Chained together, these edges form a walkable graph: a clipped item → the job that made it → the source item → the order that delivered the source → the captures that order bought. Lineage survives even if an upstream source is later archived.
The idempotent no-op
A producing operation that legitimately produces nothing on a given call — e.g. uploads.complete on an already-completed session, or an order placement that returned
a cached result on an idempotent retry — marks itself an idempotent no-op. The seal
contract recognises this and doesn’t demand a fresh emit. So idempotent retries stay
safe and provenance stays honest: a record is written exactly when an artifact is
actually created, and not otherwise.
Why it matters
- Auditability — for any artifact you can answer “where did this come from?” with a record that was written atomically with the artifact, not reconstructed from logs.
- Reproducibility — the inputs an output was derived from are captured, so a result can be traced back to exactly what produced it.

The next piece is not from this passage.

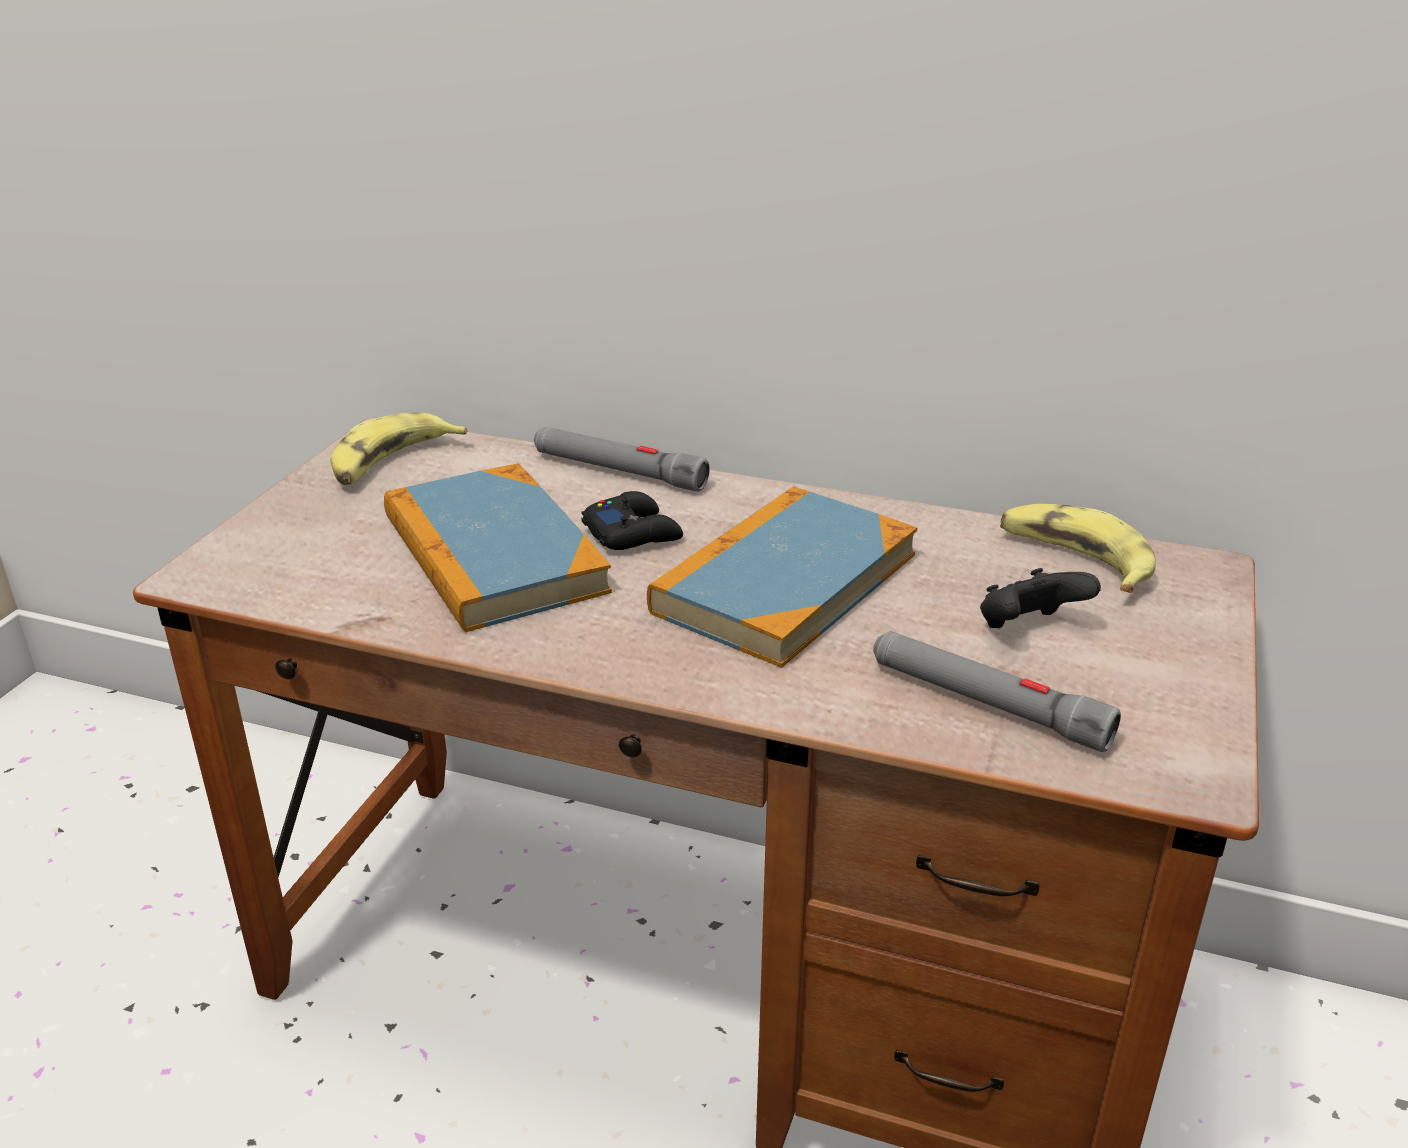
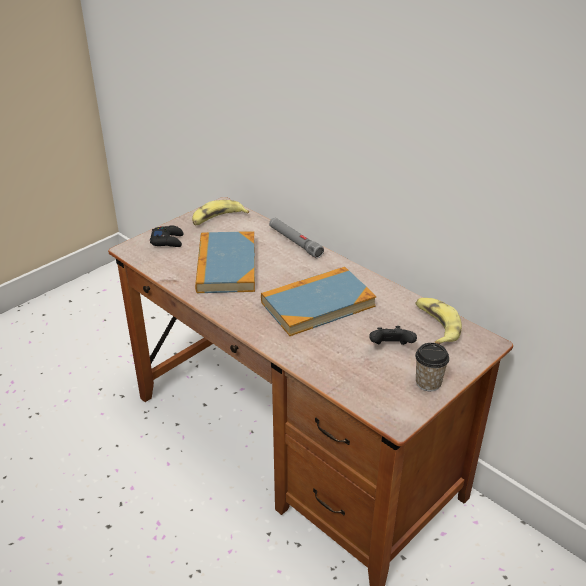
camera: 25 degrees right, 5 degrees up
(632, 533) = (280, 269): black game controller -> black game controller (167, 240)
(987, 704) = (349, 370): grey flashlight -> none
(1176, 678) = (428, 383): none -> cup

- Trust across clients — because the guarantee lives in the kernel, it holds no matter who called the operation: the portal, an SDK, an AI agent, or a worker registering its job’s outputs all produce the same complete lineage.
Integrity of the record
The provenance store is written through a privileged, security-defined path: operations emit through the kernel, which writes the artifact and its edges atomically; application roles cannot write provenance rows directly. So the lineage graph reflects what the governed operations actually did — it can’t be forged by a client that bypasses the emit path, because there is no such path.
Reading lineage
Walk the graph over the API with provenance.get (scope provenance:read):
curl -s -X POST https://api.geopera.com/v1/op/provenance.get \
-H "Authorization: Bearer $TOKEN" \
-H "Content-Type: application/json" \
-d '{ "entity_type": "item", "entity_id": "it_3a9c...", "direction": "up", "max_depth": 20 }'{
"root": { "entity_type": "item", "entity_id": "it_3a9c..." },
"direction": "up",
"edges": [
{ "depth": 1, "src_type": "item", "src_id": "it_src...", "dst_type": "item", "dst_id": "it_3a9c...", "relation": "duplicated_from", "invocation_id": "..." }
],
"nodes": [ { "entity_type": "item", "entity_id": "it_3a9c...", "depth": 0 }, { "entity_type": "item", "entity_id": "it_src...", "depth": 1 } ]
}direction—up(ancestors: “how was this produced?”),down(descendants: “what came from this?”), orboth.max_depthbounds the walk (1–50).- Supported root types:
item,order,processing_job,collection,project. - Org-scoped: you can only read lineage for a root your organization owns — a
cross-org or unknown root returns
404(no existence leak), exactly like every other read.